That evening Inez’s house filled with relatives for the feast. Cousins and uncles and aunts showed up, stamping the snow off their moccasins, bringing covered dishes and their own chairs. All the older women had their hair cut in the same style as Inez’s, with short flaps over the ears and the heavy chignon in the back, and they wore silver necklaces and elaborate turquoise rings that shielded their knuckles. The teenage girls wore jeans and about everything else you’d expect on a teenage girl, except makeup. One of them nursed a baby at the table, under her T-shirt.

Loyd and I shared one chair; apparently we were the official lovebirds of this fiesta. He spent a lot of time telling me what I was eating. There were, just to begin with, five different kinds of posole, a hominy soup with duck or pork and chilies and coriander. Of the twenty or so different dishes I recognized only lime Jell-O, cut into cubes. I gave up trying to classify things by species and just ate. To everyone’s polite amusement, my favorite was the bread, which was cooked in enormous, nearly spherical loaves, two dozen at a time, in the adobe ovens outside. It had a hard brown crust and a heavenly, steaming interior, and tasted like love. I ate half a loaf by myself, believing no one would notice. Later, in bed, Loyd told me they were all calling me the Bread Girl.

Our bed was small, but after three nights in the truck it felt deliciously soft. I cuddled against Loyd. “What’s a navel mother?” I asked, drowsy with warmth and a half loaf of bread.

“She’s like a special aunt. She’s the one that cuts the cord when you’re born, and helps your mother get up out of bed when she’s ready. They count that as your birthday-the day your mother gets up.”

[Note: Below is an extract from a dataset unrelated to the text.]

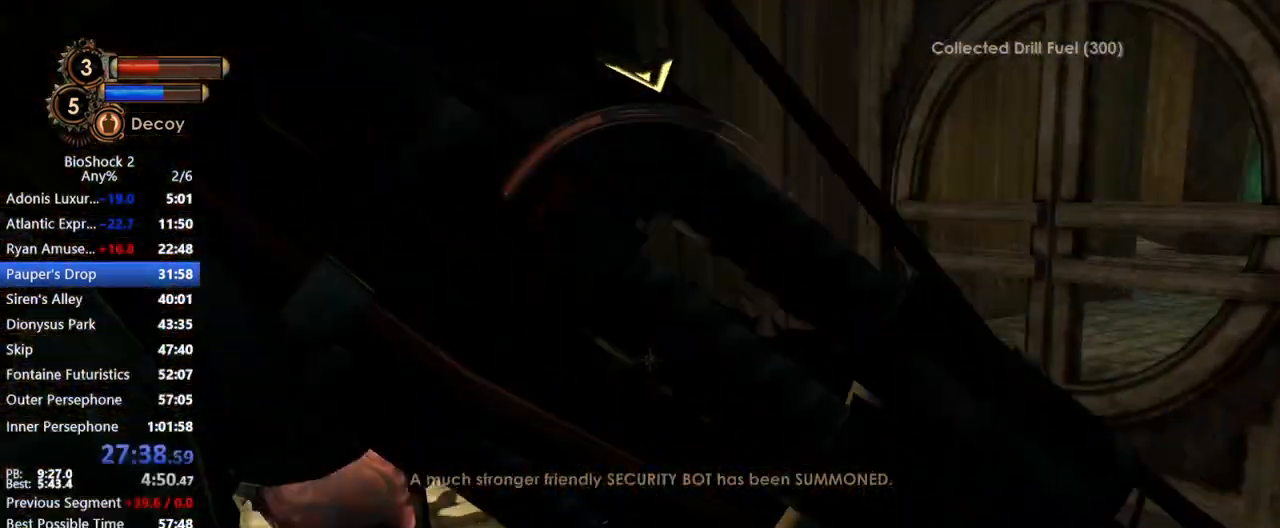
{"keys": ["w"], "mouse": [], "events": [[67, "d", "up"], [383, "a", "down"], [483, "a", "up"]]}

“Not the day you were born?”

“Not the day you came out. They count the mother getting better as all part of the birth.”

“Hallie doesn’t have a birthday, then,” I said. “After she was born, our mother never got up. She got real sick, and then a helicopter tried to come get her and she died. All without ever putting her slippers on.”

“Then Hallie never finished getting born,” Loyd said. He kissed the top of my head.

I was aware of the sleeping sounds of Inez and Hester on the other side of the makeshift curtain. I asked, “Is it okay that we’re sleeping together?”

Loyd quietly laughed at me. “It’s okay with me. Is it okay with you?”

“I mean with your family.”

“They’re not hung up about it. Mama wanted to know if you’re my woman.”

“Meaning what?”

“As opposed to woman of the week, I guess.”

“Woman of the year,” I said.

In the morning snow had fallen, as deep as five or six quilts. The windows were round blue tunnels to the light, like the mouths of caves. Loyd got up and went outside, where, at dawn, Inez and Birdie were already involved with the day’s industry. He was sent back to bed with a whole fresh loaf of bread.


“How did your dad meet her?” I asked. Loyd and I were sitting on the roof of Inez’s house now, facing south, waiting for ceremonies to begin in the plaza.

“At a dance over in Laguna. In the summertime. It was a corn dance. Everybody says she was a knockout when she was young. A real good dancer.”

“I think she’s a knockout now.”

“He grew up over at Jicarilla.”

“Where’s that?”

“Not too far from here. It’s another Apache reservation. Everybody goes to everybody’s dances. We used to go over to the Navajo powwows in the fall.”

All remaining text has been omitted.